*** DATA EXCERPTS Section Begins ***
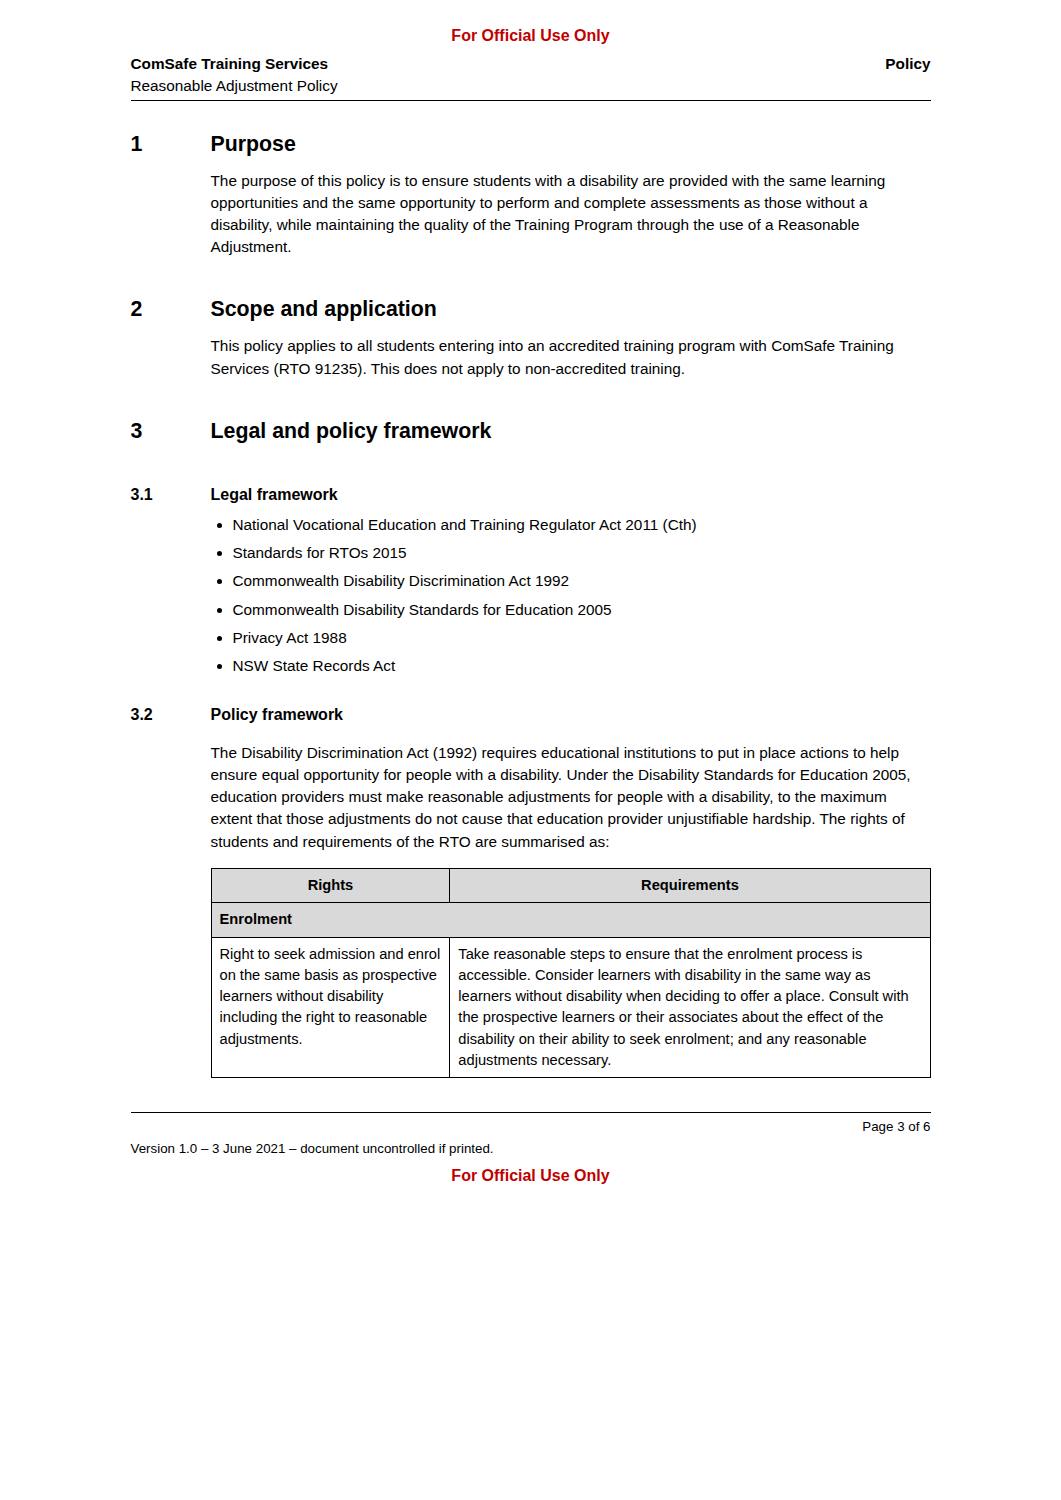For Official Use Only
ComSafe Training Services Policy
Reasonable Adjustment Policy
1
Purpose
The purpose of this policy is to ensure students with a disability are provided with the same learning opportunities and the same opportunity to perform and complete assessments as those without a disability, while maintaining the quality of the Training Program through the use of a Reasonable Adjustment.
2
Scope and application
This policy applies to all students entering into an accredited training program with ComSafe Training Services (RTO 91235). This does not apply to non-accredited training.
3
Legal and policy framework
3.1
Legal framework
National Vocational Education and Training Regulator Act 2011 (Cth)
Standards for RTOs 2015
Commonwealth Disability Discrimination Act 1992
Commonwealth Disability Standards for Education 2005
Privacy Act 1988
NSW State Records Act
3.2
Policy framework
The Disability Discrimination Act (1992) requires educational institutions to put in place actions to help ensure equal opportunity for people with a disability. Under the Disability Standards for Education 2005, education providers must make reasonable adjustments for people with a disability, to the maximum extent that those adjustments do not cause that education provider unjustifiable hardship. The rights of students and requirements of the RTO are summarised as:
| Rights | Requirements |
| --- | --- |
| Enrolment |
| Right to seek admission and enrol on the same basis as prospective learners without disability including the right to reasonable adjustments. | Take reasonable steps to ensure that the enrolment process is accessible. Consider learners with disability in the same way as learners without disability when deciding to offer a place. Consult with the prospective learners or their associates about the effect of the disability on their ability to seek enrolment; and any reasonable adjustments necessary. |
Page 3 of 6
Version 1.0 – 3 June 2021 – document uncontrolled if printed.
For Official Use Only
*** DATA EXCERPTS Section Ends ***
*** DATA EXCERPTS Section Begins ***
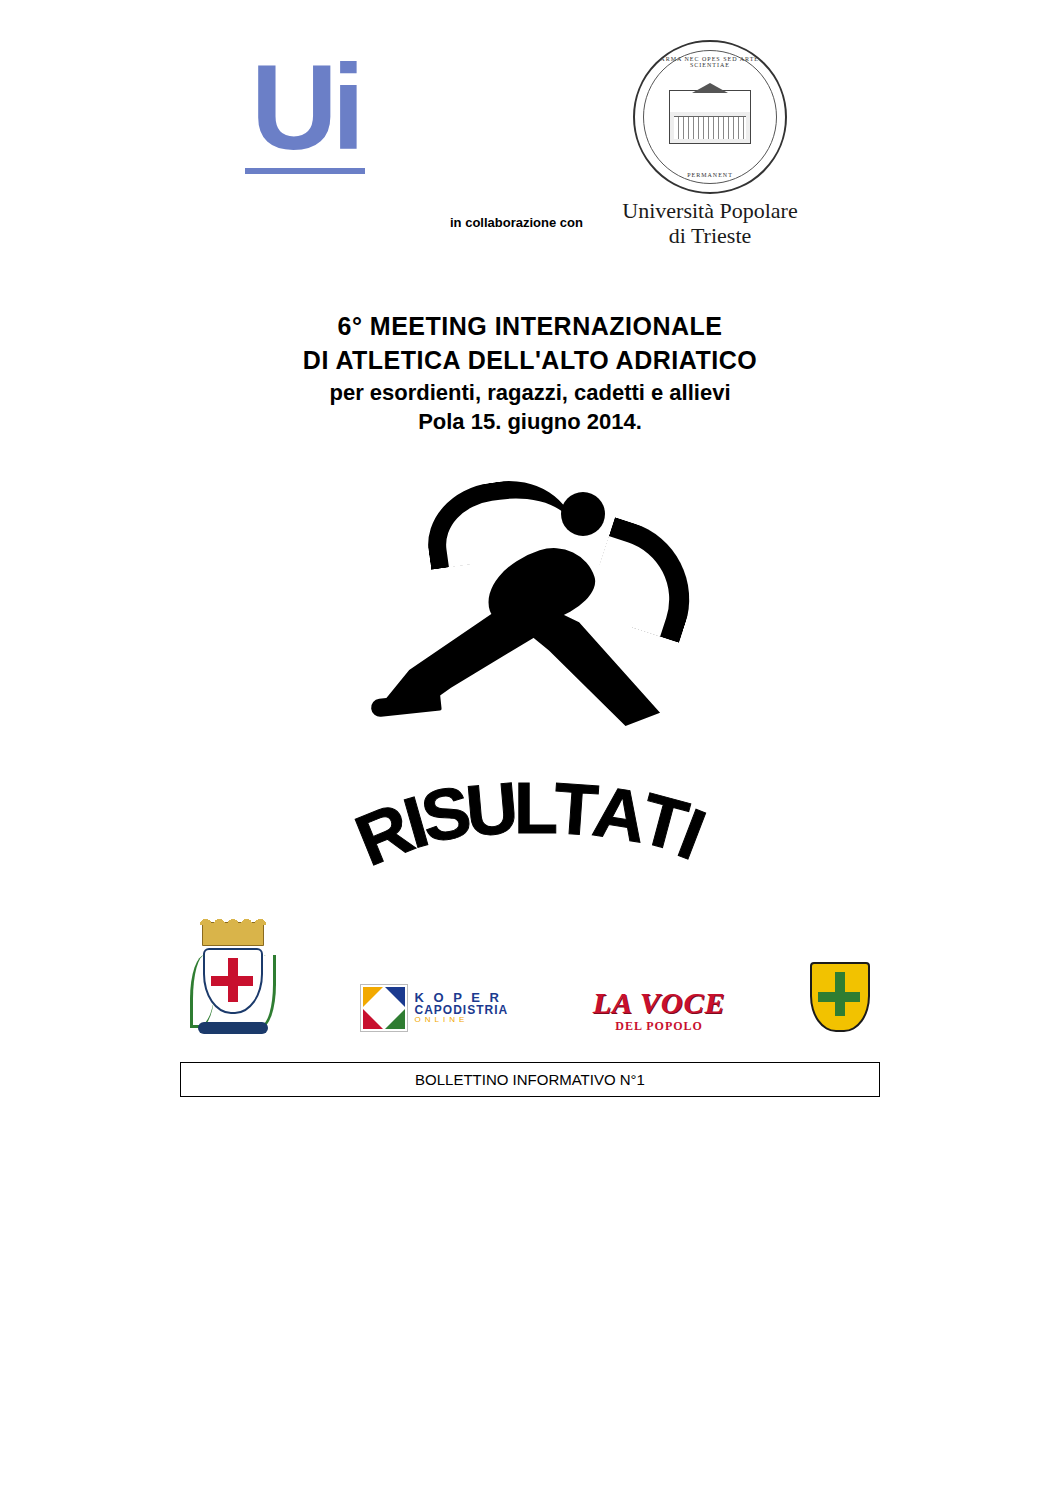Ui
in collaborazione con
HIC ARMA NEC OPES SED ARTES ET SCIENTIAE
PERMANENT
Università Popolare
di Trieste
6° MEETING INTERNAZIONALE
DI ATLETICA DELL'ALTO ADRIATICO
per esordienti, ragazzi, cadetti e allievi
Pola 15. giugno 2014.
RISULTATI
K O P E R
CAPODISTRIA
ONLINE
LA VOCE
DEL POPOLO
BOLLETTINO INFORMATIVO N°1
*** DATA EXCERPTS Section Ends ***
*** DATA EXCERPTS Section Begins ***
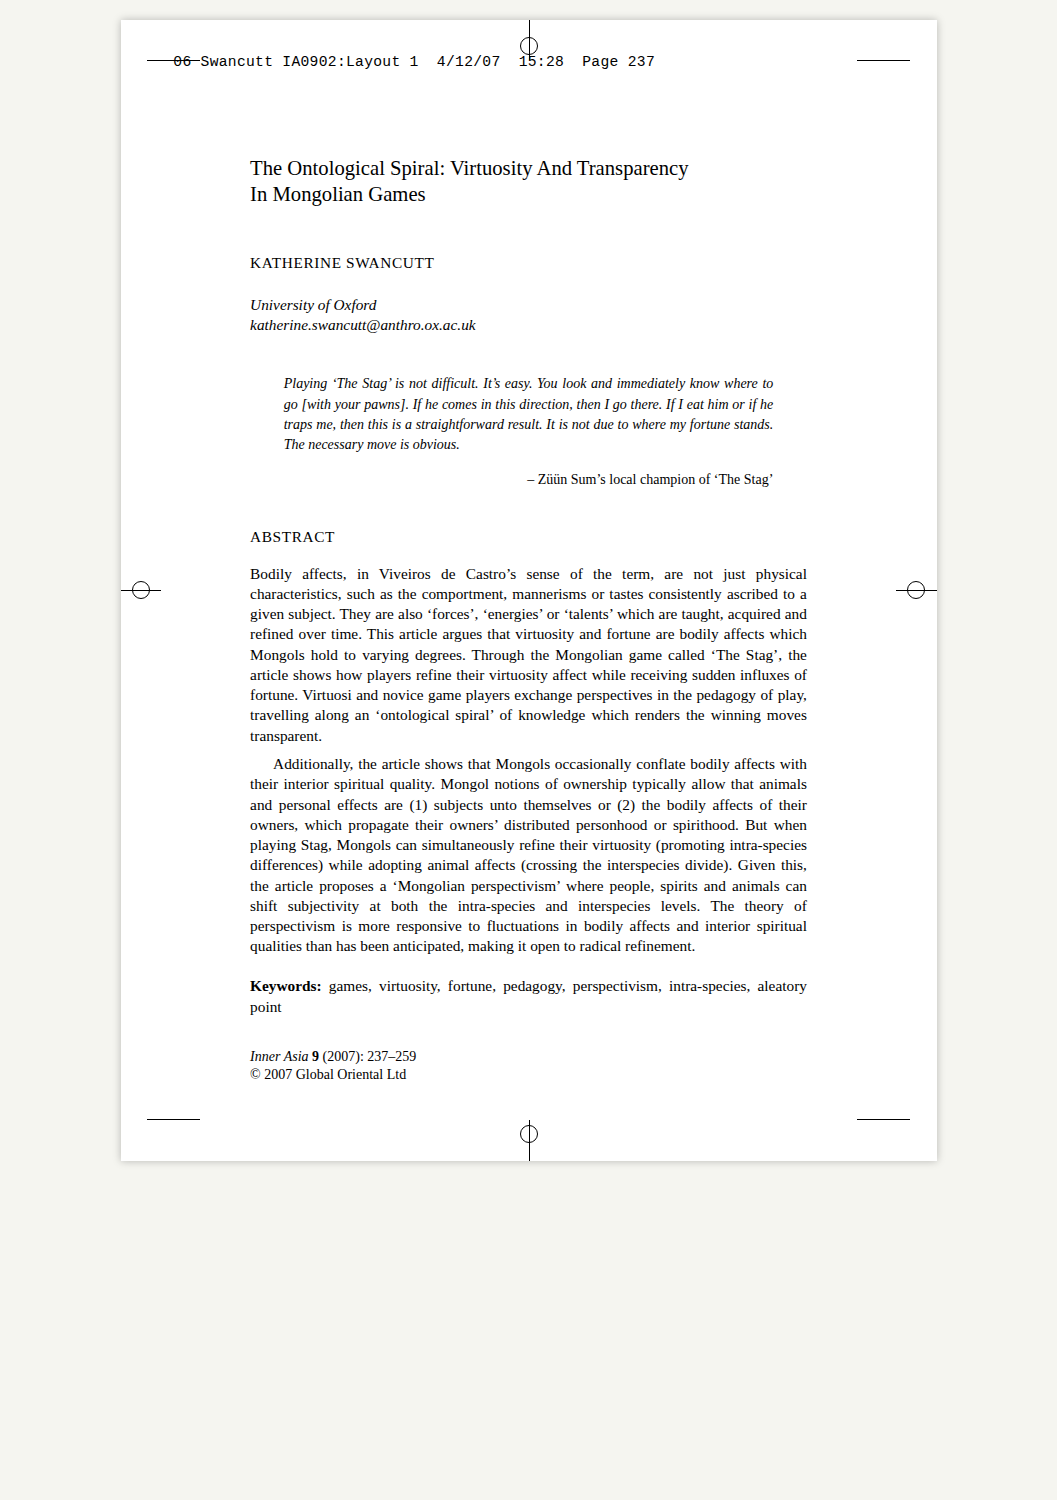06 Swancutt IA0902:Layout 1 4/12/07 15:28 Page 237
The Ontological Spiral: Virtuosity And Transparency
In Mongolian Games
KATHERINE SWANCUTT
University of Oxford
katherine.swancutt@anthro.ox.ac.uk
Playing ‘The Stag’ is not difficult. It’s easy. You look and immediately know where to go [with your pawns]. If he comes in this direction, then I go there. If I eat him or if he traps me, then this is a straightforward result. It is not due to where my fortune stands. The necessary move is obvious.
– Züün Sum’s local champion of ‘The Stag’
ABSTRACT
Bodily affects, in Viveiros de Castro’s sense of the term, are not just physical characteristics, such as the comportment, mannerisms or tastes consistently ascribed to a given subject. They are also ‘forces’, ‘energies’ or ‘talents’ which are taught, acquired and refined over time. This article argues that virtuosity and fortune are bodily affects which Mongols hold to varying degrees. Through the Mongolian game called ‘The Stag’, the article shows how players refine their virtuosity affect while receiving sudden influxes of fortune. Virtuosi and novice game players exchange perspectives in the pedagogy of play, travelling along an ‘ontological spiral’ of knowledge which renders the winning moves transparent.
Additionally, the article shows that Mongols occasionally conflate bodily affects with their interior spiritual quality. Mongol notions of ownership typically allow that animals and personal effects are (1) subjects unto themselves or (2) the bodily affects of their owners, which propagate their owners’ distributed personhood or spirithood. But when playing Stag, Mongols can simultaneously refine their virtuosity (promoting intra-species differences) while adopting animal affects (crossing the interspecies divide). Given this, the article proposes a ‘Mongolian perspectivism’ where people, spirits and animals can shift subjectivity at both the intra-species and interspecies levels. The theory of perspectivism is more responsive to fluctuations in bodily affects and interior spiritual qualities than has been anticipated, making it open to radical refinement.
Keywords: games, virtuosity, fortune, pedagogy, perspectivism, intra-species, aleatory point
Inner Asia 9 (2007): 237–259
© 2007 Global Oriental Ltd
*** DATA EXCERPTS Section Ends ***
__WHAT YOU ARE ASKED TO DO__.
Apply a filter for "where" to the data above, then copy each line that matches.

__EXERCISE RESULT__.
Playing ‘The Stag’ is not difficult. It’s easy. You look and immediately know where to go [with your pawns]. If he comes in this direction, then I go there. If I eat him or if he traps me, then this is a straightforward result. It is not due to where my fortune stands. The necessary move is obvious.
Additionally, the article shows that Mongols occasionally conflate bodily affects with their interior spiritual quality. Mongol notions of ownership typically allow that animals and personal effects are (1) subjects unto themselves or (2) the bodily affects of their owners, which propagate their owners’ distributed personhood or spirithood. But when playing Stag, Mongols can simultaneously refine their virtuosity (promoting intra-species differences) while adopting animal affects (crossing the interspecies divide). Given this, the article proposes a ‘Mongolian perspectivism’ where people, spirits and animals can shift subjectivity at both the intra-species and interspecies levels. The theory of perspectivism is more responsive to fluctuations in bodily affects and interior spiritual qualities than has been anticipated, making it open to radical refinement.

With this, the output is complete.